Copy every line of text in the records below word for word, leaving out the pictures.
= = =
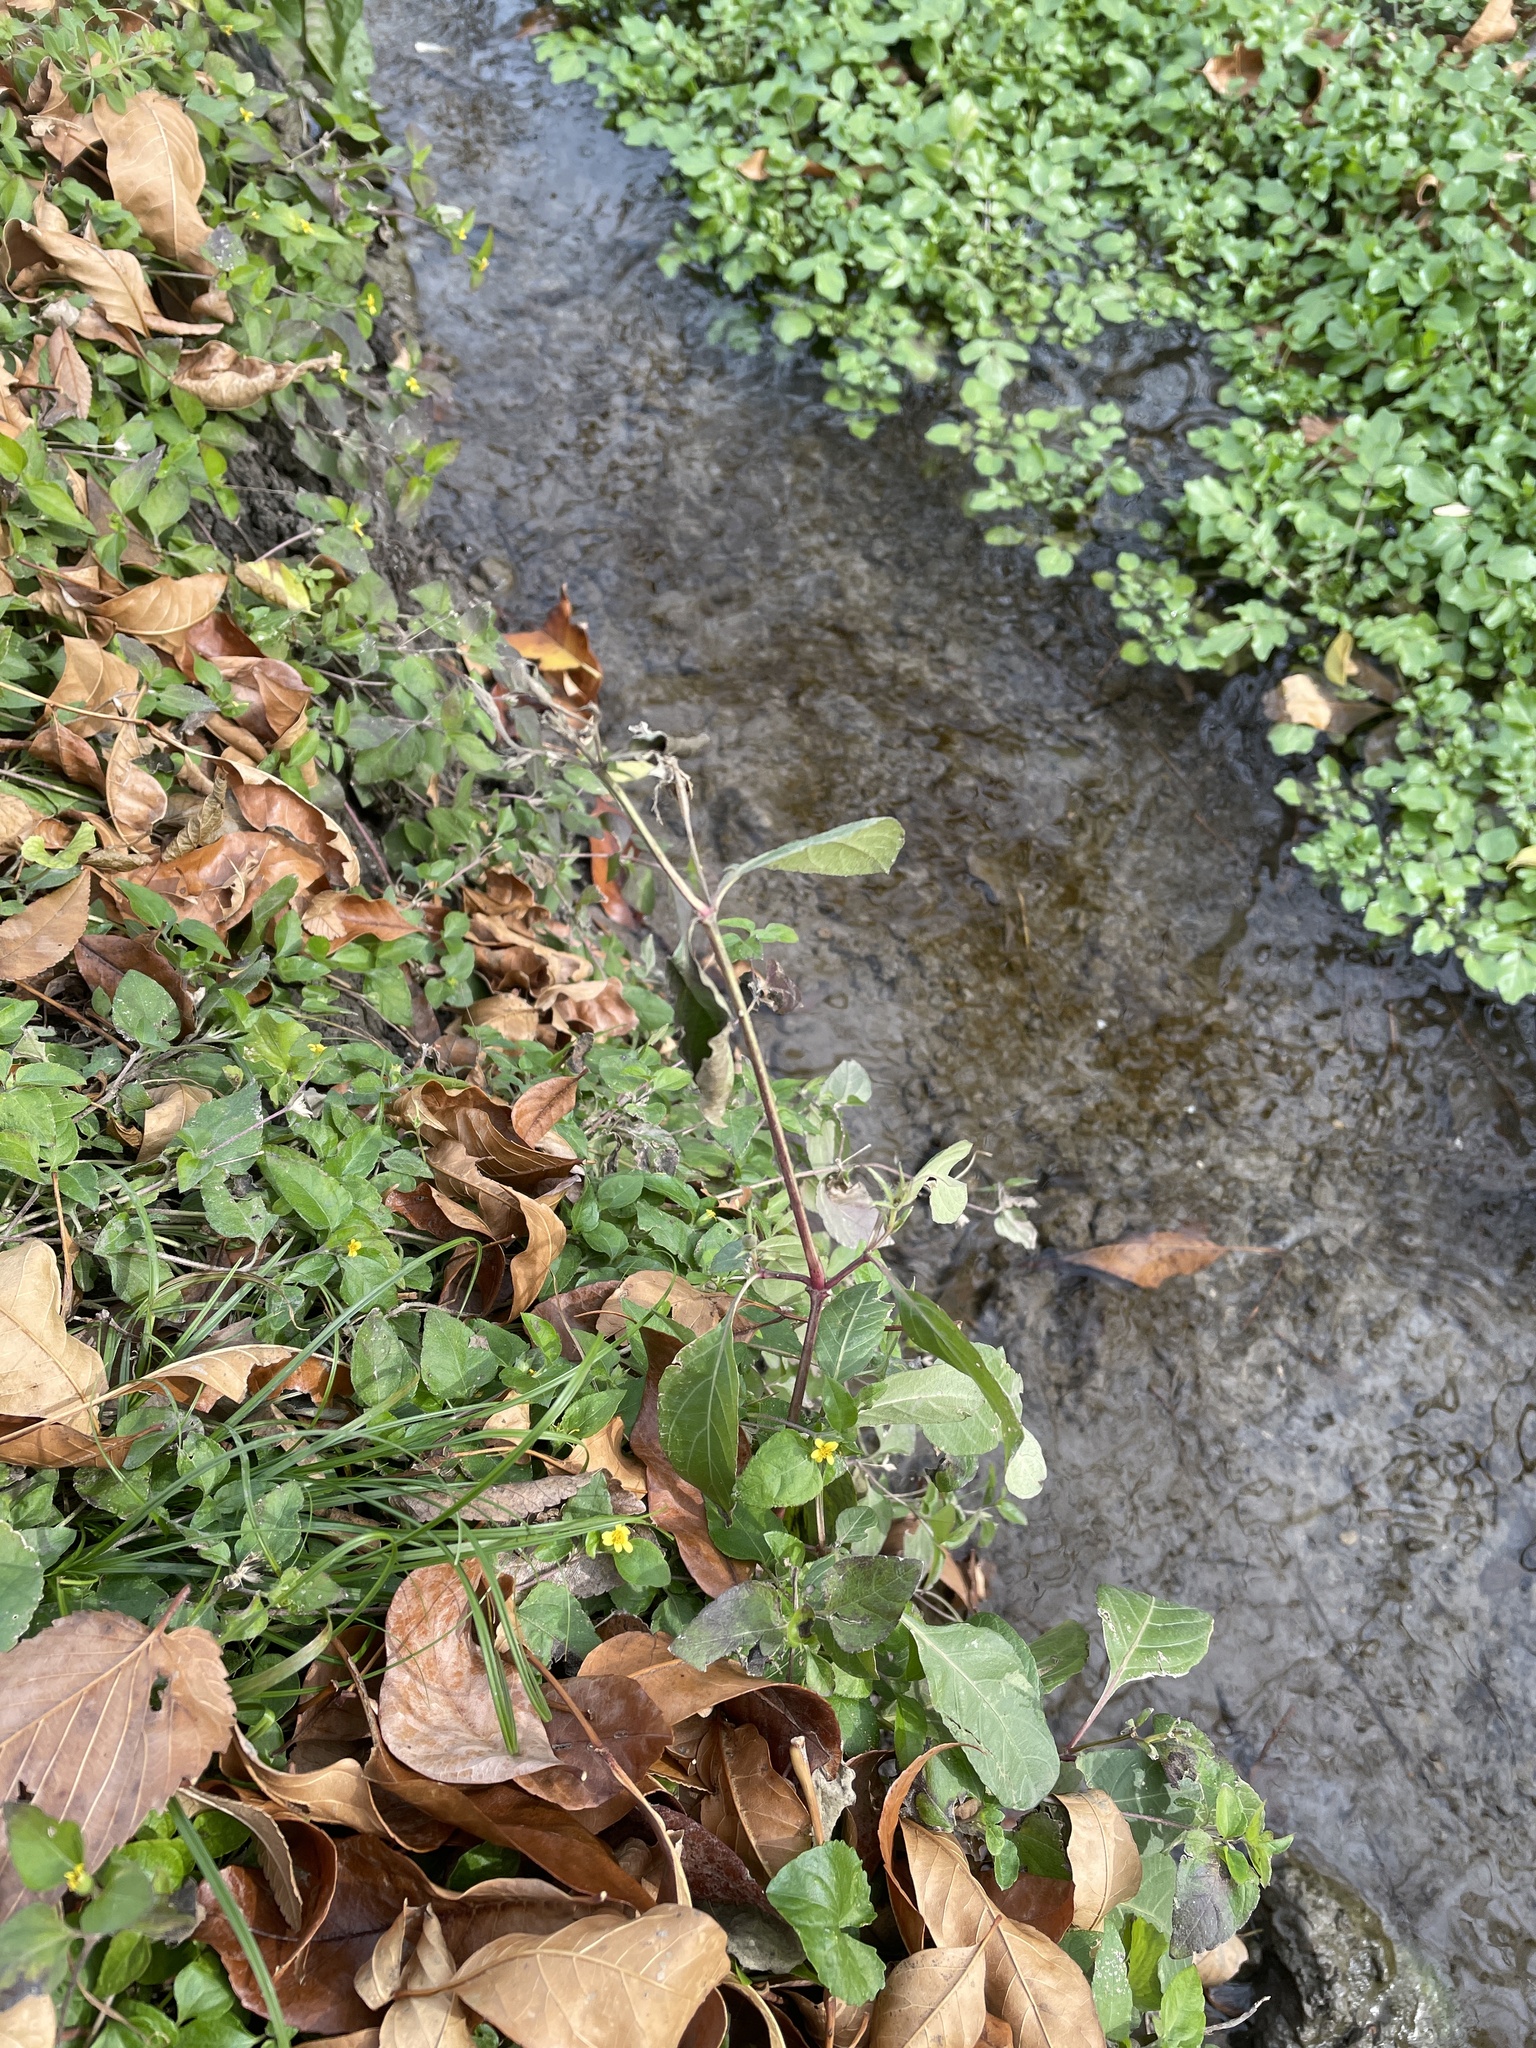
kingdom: Plantae
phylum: Tracheophyta
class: Magnoliopsida
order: Lamiales
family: Acanthaceae
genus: Ruellia
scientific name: Ruellia ciliatiflora
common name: Hairyflower wild petunia
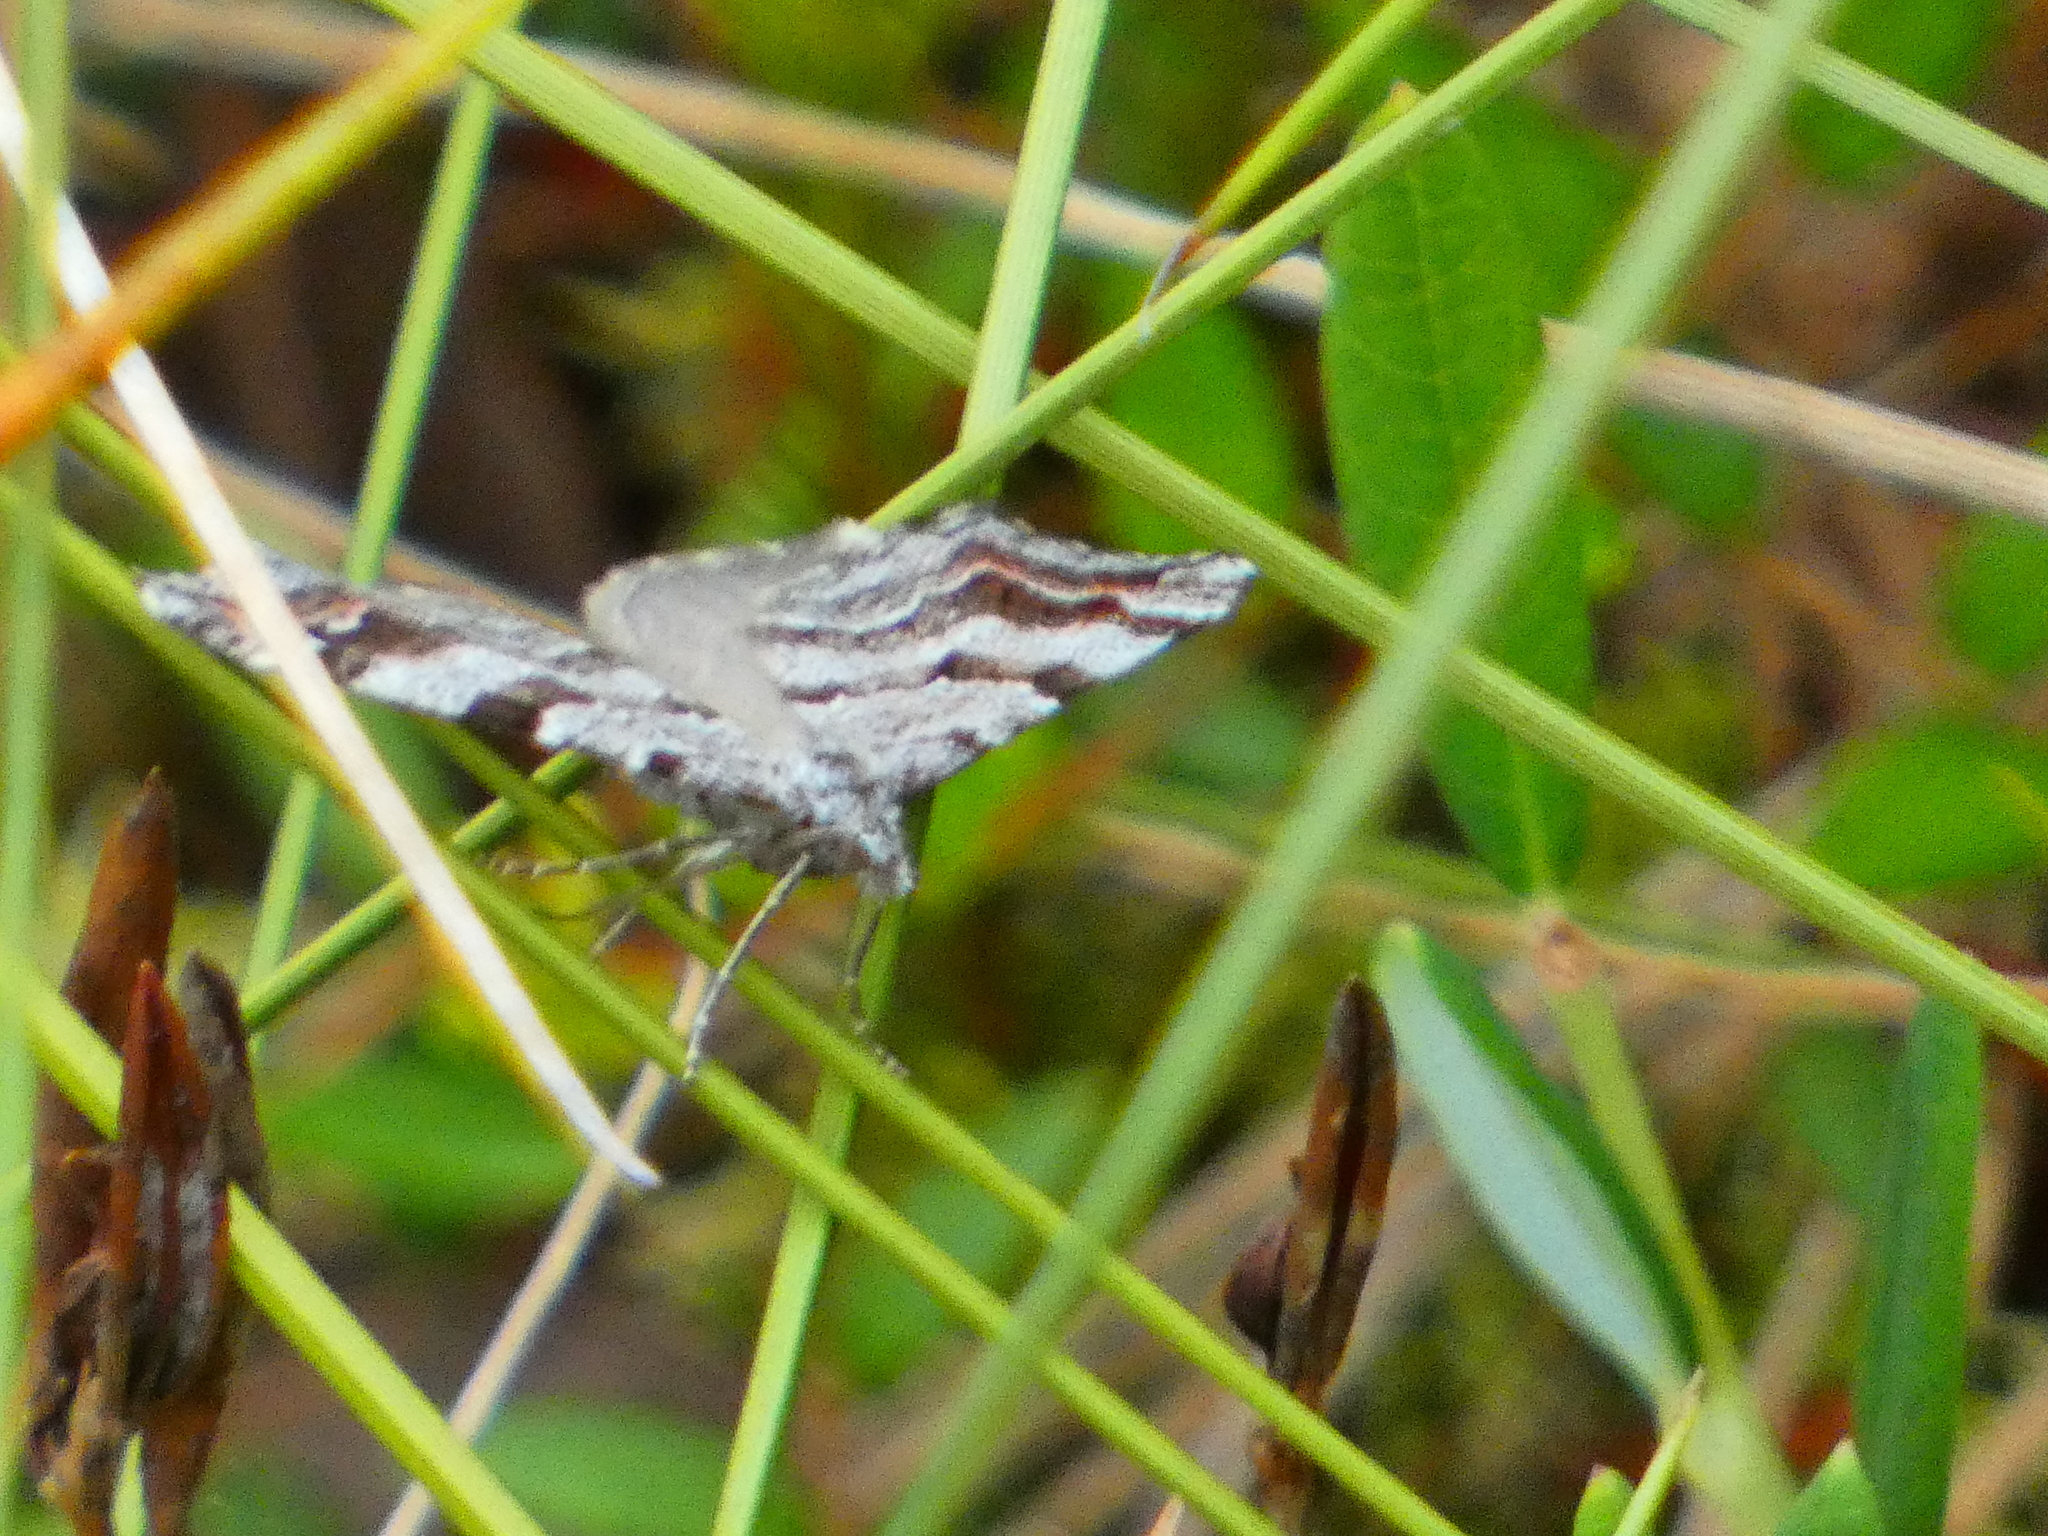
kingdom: Animalia
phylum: Arthropoda
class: Insecta
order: Lepidoptera
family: Geometridae
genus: Carsia
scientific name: Carsia sororiata
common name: Manchester treble-bar
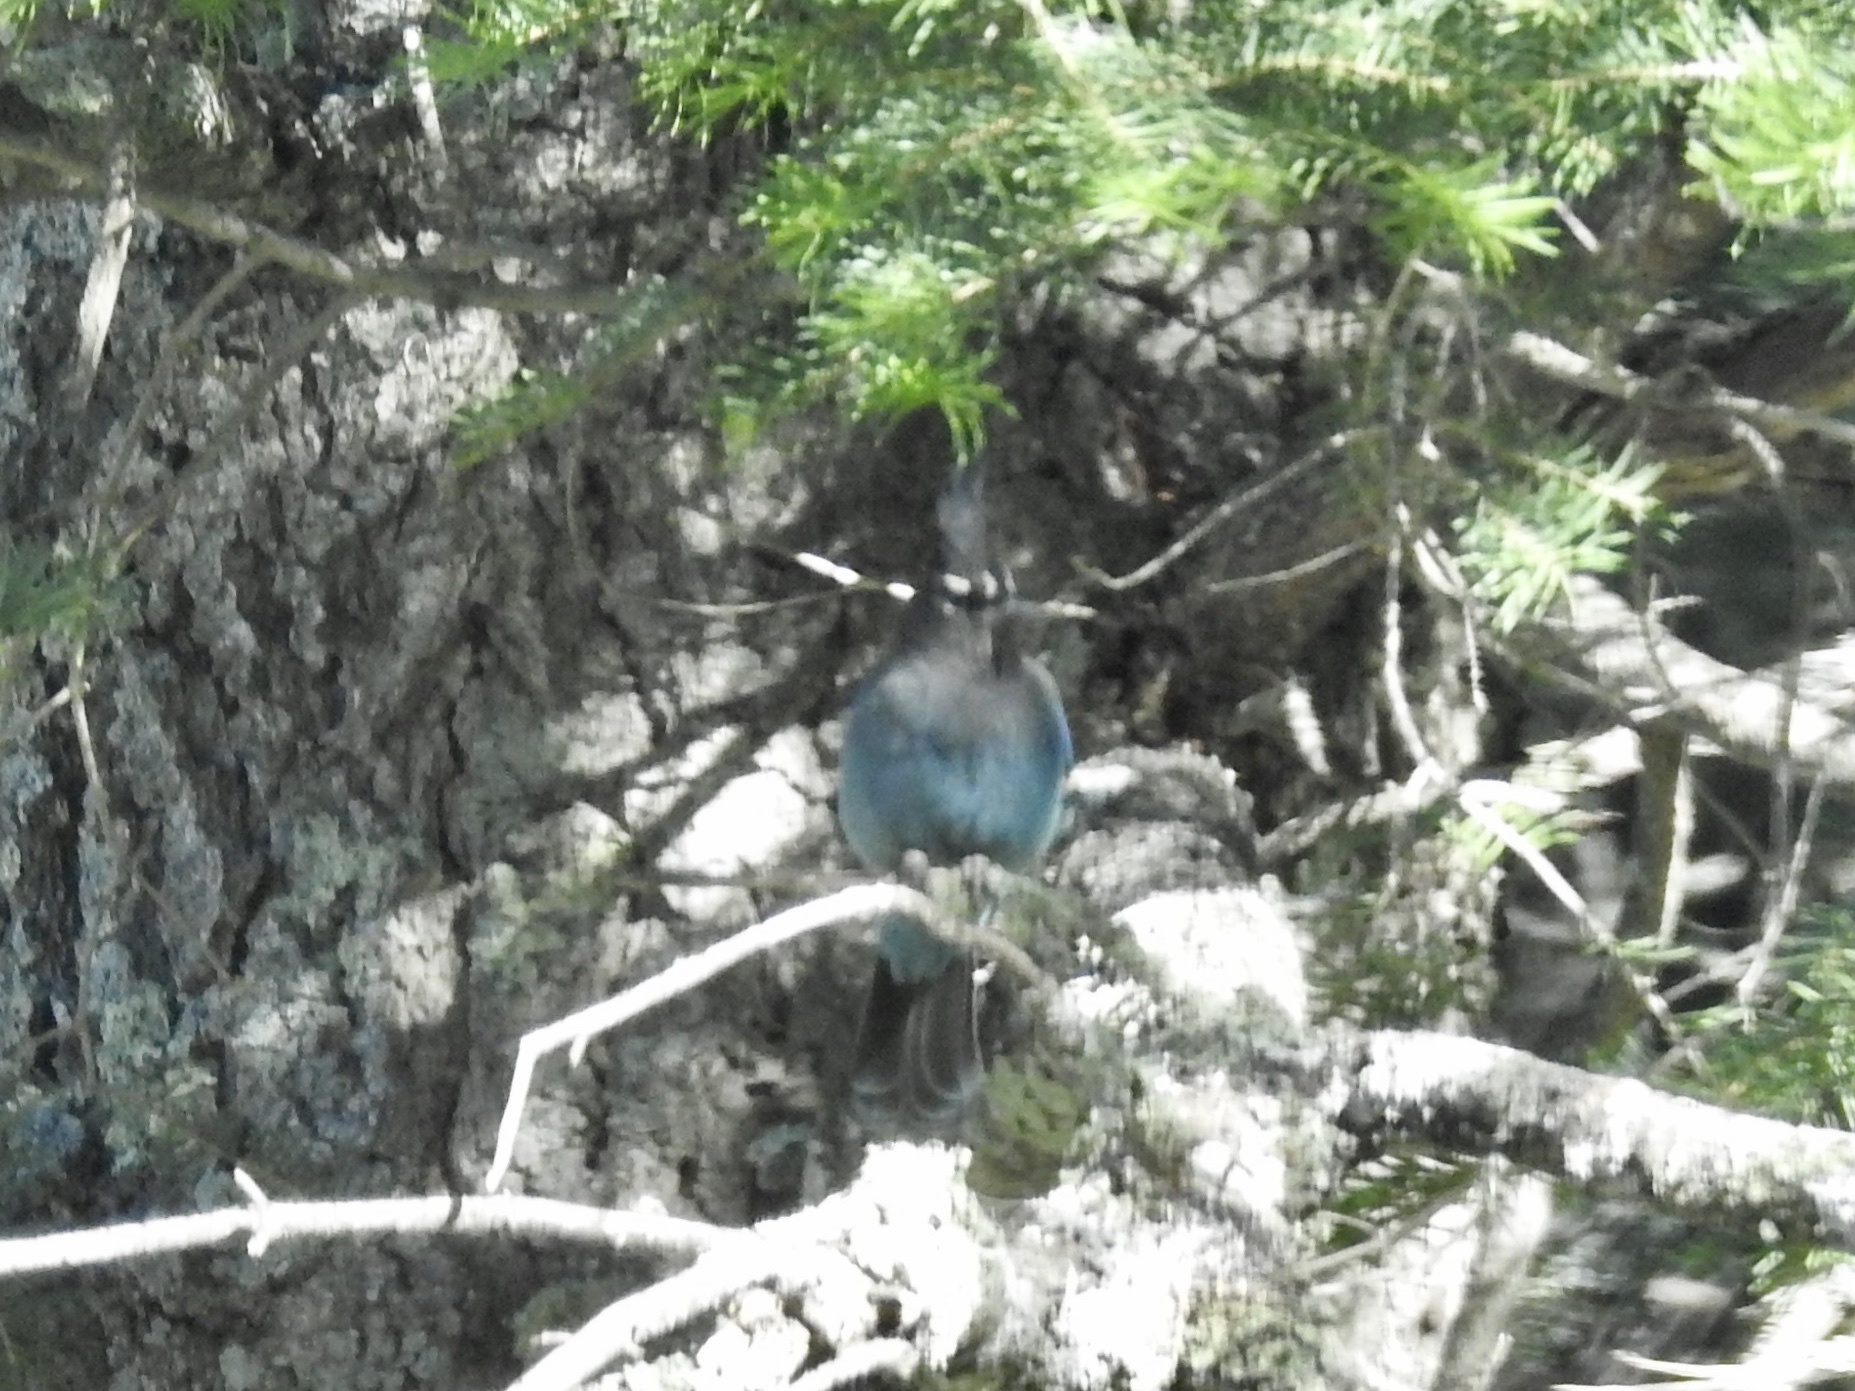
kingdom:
= = =
### Reply to the task
kingdom: Plantae
phylum: Tracheophyta
class: Magnoliopsida
order: Lamiales
family: Acanthaceae
genus: Ruellia
scientific name: Ruellia ciliatiflora
common name: Hairyflower wild petunia
kingdom: Animalia
phylum: Arthropoda
class: Insecta
order: Lepidoptera
family: Geometridae
genus: Carsia
scientific name: Carsia sororiata
common name: Manchester treble-bar
kingdom:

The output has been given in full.